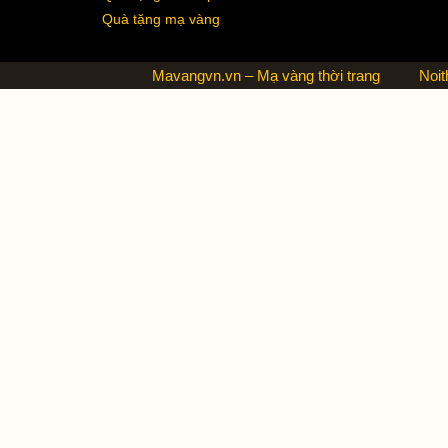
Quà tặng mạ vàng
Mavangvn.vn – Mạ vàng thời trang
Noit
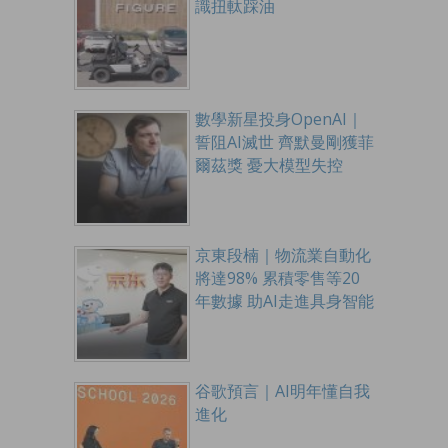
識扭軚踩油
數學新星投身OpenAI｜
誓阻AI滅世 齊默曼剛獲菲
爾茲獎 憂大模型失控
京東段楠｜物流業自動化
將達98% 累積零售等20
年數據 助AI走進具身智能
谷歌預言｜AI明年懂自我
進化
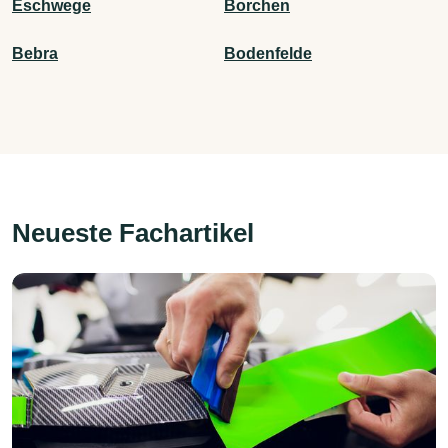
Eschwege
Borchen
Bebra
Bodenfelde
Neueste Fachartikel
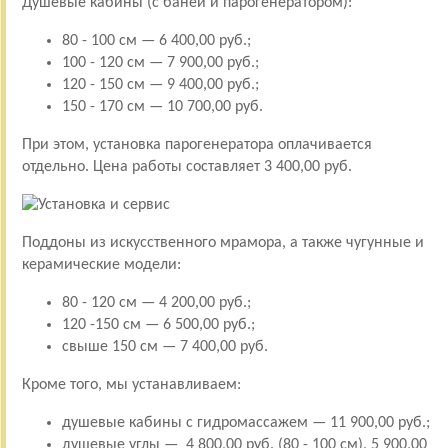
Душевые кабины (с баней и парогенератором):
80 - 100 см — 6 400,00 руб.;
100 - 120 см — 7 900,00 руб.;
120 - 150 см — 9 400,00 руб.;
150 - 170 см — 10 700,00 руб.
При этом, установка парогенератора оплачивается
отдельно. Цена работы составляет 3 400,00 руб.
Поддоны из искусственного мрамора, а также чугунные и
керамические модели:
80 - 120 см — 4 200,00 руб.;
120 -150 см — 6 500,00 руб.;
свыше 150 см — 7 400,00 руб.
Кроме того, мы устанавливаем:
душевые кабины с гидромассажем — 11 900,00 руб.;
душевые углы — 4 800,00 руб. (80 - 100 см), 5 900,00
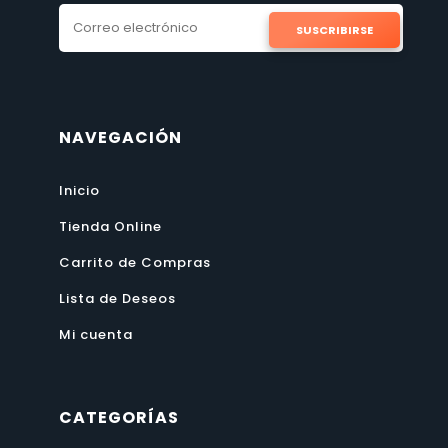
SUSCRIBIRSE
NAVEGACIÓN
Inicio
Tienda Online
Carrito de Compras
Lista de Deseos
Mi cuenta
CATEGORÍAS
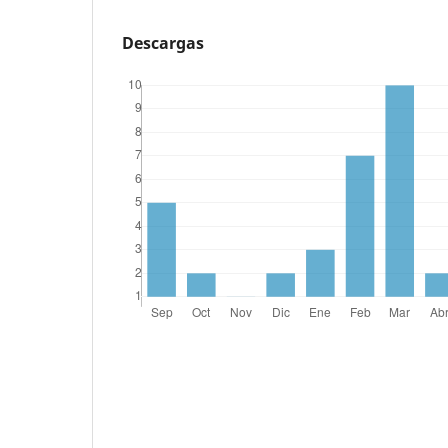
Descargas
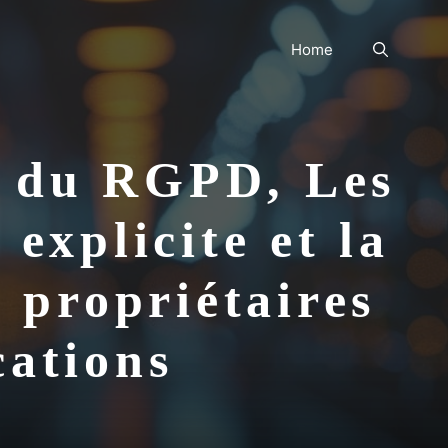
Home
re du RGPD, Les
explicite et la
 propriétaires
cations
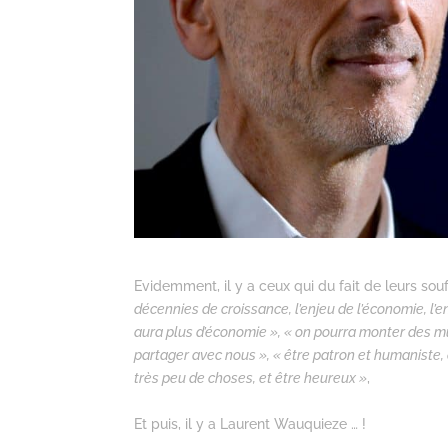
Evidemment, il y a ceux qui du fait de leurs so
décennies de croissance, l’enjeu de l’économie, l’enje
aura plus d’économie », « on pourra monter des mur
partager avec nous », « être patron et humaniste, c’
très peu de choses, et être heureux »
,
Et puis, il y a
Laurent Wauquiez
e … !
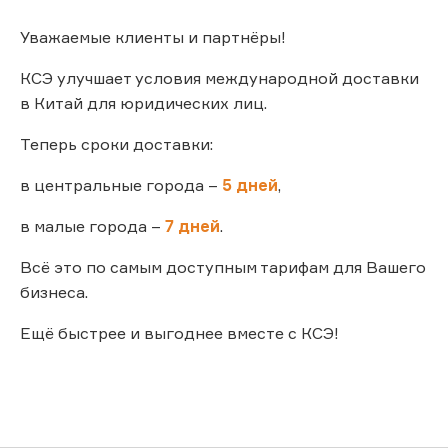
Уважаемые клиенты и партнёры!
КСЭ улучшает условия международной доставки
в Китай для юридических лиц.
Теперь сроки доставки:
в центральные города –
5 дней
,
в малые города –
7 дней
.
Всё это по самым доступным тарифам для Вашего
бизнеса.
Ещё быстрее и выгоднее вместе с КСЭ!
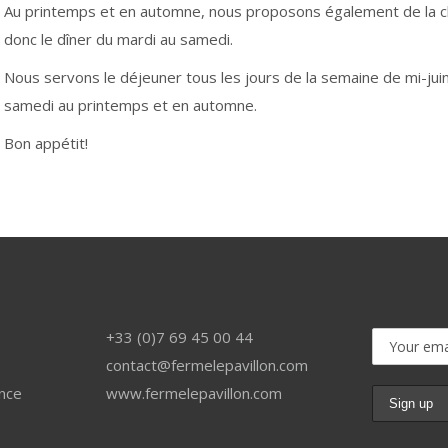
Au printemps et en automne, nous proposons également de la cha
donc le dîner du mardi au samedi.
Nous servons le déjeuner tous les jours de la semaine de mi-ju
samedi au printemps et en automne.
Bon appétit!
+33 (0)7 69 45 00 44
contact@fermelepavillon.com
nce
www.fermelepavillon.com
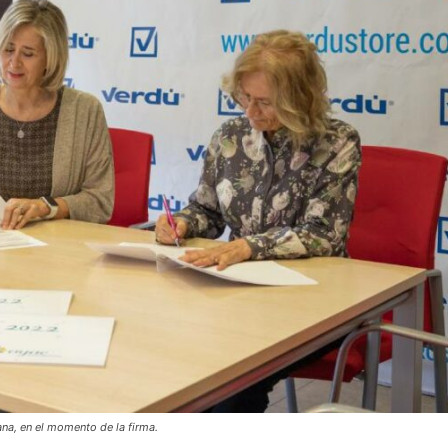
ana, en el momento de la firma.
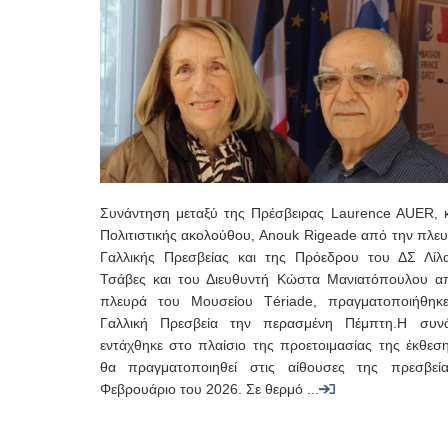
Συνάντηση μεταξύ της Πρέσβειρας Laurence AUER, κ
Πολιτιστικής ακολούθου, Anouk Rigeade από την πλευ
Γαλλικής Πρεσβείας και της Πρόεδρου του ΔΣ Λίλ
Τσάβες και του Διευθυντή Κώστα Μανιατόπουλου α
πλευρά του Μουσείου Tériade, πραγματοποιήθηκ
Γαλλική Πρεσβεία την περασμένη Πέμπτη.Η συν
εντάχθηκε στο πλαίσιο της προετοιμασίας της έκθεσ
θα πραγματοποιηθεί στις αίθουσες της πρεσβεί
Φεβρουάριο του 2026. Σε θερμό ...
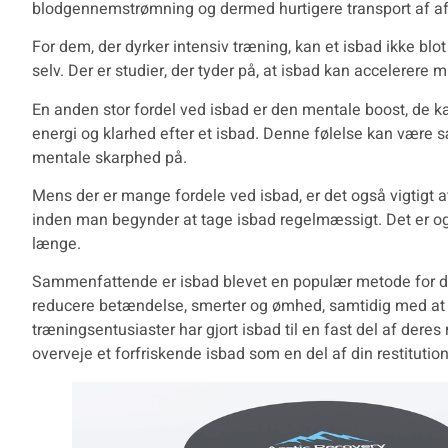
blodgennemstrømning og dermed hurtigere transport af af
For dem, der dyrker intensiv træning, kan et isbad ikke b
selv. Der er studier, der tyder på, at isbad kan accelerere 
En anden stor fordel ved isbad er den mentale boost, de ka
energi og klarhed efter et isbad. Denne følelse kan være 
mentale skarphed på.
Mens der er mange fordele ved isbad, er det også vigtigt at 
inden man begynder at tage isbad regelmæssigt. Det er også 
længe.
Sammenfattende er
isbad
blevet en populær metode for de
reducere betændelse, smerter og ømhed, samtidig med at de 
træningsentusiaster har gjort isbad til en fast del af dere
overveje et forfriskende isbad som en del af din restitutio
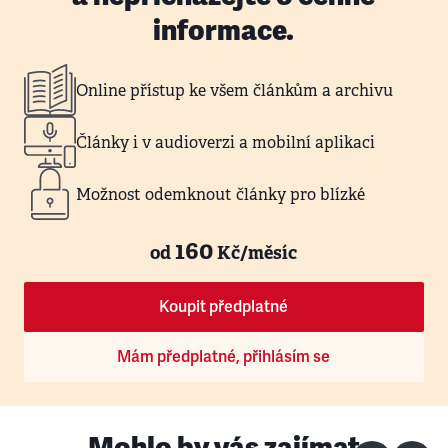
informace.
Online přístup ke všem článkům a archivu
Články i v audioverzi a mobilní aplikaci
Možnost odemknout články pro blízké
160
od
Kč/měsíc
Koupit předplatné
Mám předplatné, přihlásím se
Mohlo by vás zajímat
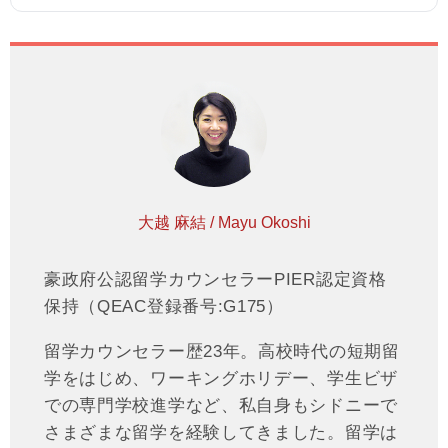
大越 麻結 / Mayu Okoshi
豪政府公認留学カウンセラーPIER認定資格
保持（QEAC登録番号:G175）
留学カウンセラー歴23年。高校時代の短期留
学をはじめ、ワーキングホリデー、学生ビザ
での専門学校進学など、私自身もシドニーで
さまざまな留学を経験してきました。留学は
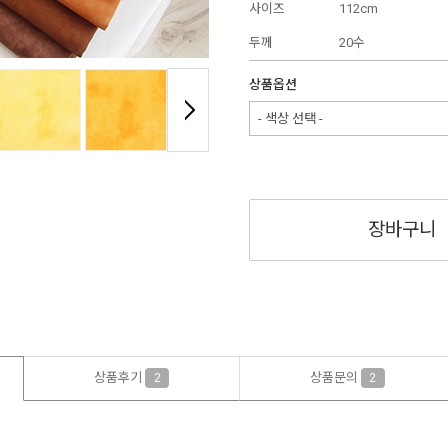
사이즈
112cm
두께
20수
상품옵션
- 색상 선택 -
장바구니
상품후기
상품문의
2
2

+ + +

- PROBLEM DESCRIPTION: Write the records above out again exactly, but not the pictures.

- FINISHED EXERCISE:
Quà tặng mạ vàng
Mavangvn.vn – Mạ vàng thời trang
Noit
識扭軚踩油
數學新星投身OpenAI｜
誓阻AI滅世 齊默曼剛獲菲
爾茲獎 憂大模型失控
京東段楠｜物流業自動化
將達98% 累積零售等20
年數據 助AI走進具身智能
谷歌預言｜AI明年懂自我
進化
Eschwege
Borchen
Bebra
Bodenfelde
Neueste Fachartikel
Душевые кабины (с баней и парогенератором):
80 - 100 см — 6 400,00 руб.;
100 - 120 см — 7 900,00 руб.;
120 - 150 см — 9 400,00 руб.;
150 - 170 см — 10 700,00 руб.
При этом, установка парогенератора оплачивается
отдельно. Цена работы составляет 3 400,00 руб.
Поддоны из искусственного мрамора, а также чугунные и
керамические модели:
80 - 120 см — 4 200,00 руб.;
120 -150 см — 6 500,00 руб.;
свыше 150 см — 7 400,00 руб.
Кроме того, мы устанавливаем:
душевые кабины с гидромассажем — 11 900,00 руб.;
душевые углы — 4 800,00 руб. (80 - 100 см), 5 900,00
SUSCRIBIRSE
NAVEGACIÓN
Inicio
Tienda Online
Carrito de Compras
Lista de Deseos
Mi cuenta
CATEGORÍAS
Descargas
Home
re du RGPD, Les
explicite et la
 propriétaires
cations
Evidemment, il y a ceux qui du fait de leurs so
décennies de croissance, l’enjeu de l’économie, l’enje
aura plus d’économie », « on pourra monter des mur
partager avec nous », « être patron et humaniste, c’
très peu de choses, et être heureux »
,
Et puis, il y a
Laurent Wauquiez
e … !
Уважаемые клиенты и партнёры!
КСЭ улучшает условия международной доставки
в Китай для юридических лиц.
Теперь сроки доставки:
в центральные города –
5 дней
,
в малые города –
7 дней
.
Всё это по самым доступным тарифам для Вашего
бизнеса.
Ещё быстрее и выгоднее вместе с КСЭ!
Au printemps et en automne, nous proposons également de la cha
donc le dîner du mardi au samedi.
Nous servons le déjeuner tous les jours de la semaine de mi-ju
samedi au printemps et en automne.
Bon appétit!
+33 (0)7 69 45 00 44
contact@fermelepavillon.com
nce
www.fermelepavillon.com
ana, en el momento de la firma.
Συνάντηση μεταξύ της Πρέσβειρας Laurence AUER, κ
Πολιτιστικής ακολούθου, Anouk Rigeade από την πλευ
Γαλλικής Πρεσβείας και της Πρόεδρου του ΔΣ Λίλ
Τσάβες και του Διευθυντή Κώστα Μανιατόπουλου α
πλευρά του Μουσείου Tériade, πραγματοποιήθηκ
Γαλλική Πρεσβεία την περασμένη Πέμπτη.Η συν
εντάχθηκε στο πλαίσιο της προετοιμασίας της έκθεσ
θα πραγματοποιηθεί στις αίθουσες της πρεσβεί
Φεβρουάριο του 2026. Σε θερμό ...
blodgennemstrømning og dermed hurtigere transport af af
For dem, der dyrker intensiv træning, kan et isbad ikke b
selv. Der er studier, der tyder på, at isbad kan accelerere 
En anden stor fordel ved isbad er den mentale boost, de ka
energi og klarhed efter et isbad. Denne følelse kan være 
mentale skarphed på.
Mens der er mange fordele ved isbad, er det også vigtigt at 
inden man begynder at tage isbad regelmæssigt. Det er også 
længe.
Sammenfattende er
isbad
blevet en populær metode for de
reducere betændelse, smerter og ømhed, samtidig med at de 
træningsentusiaster har gjort isbad til en fast del af dere
overveje et forfriskende isbad som en del af din restitutio
informace.
Online přístup ke všem článkům a archivu
Články i v audioverzi a mobilní aplikaci
Možnost odemknout články pro blízké
160
od
Kč/měsíc
Koupit předplatné
Mám předplatné, přihlásím se
Mohlo by vás zajímat
大越 麻結 / Mayu Okoshi
豪政府公認留学カウンセラーPIER認定資格
保持（QEAC登録番号:G175）
留学カウンセラー歴23年。高校時代の短期留
学をはじめ、ワーキングホリデー、学生ビザ
での専門学校進学など、私自身もシドニーで
さまざまな留学を経験してきました。留学は
사이즈
112cm
두께
20수
상품옵션
- 색상 선택 -
장바구니
상품후기
상품문의
2
2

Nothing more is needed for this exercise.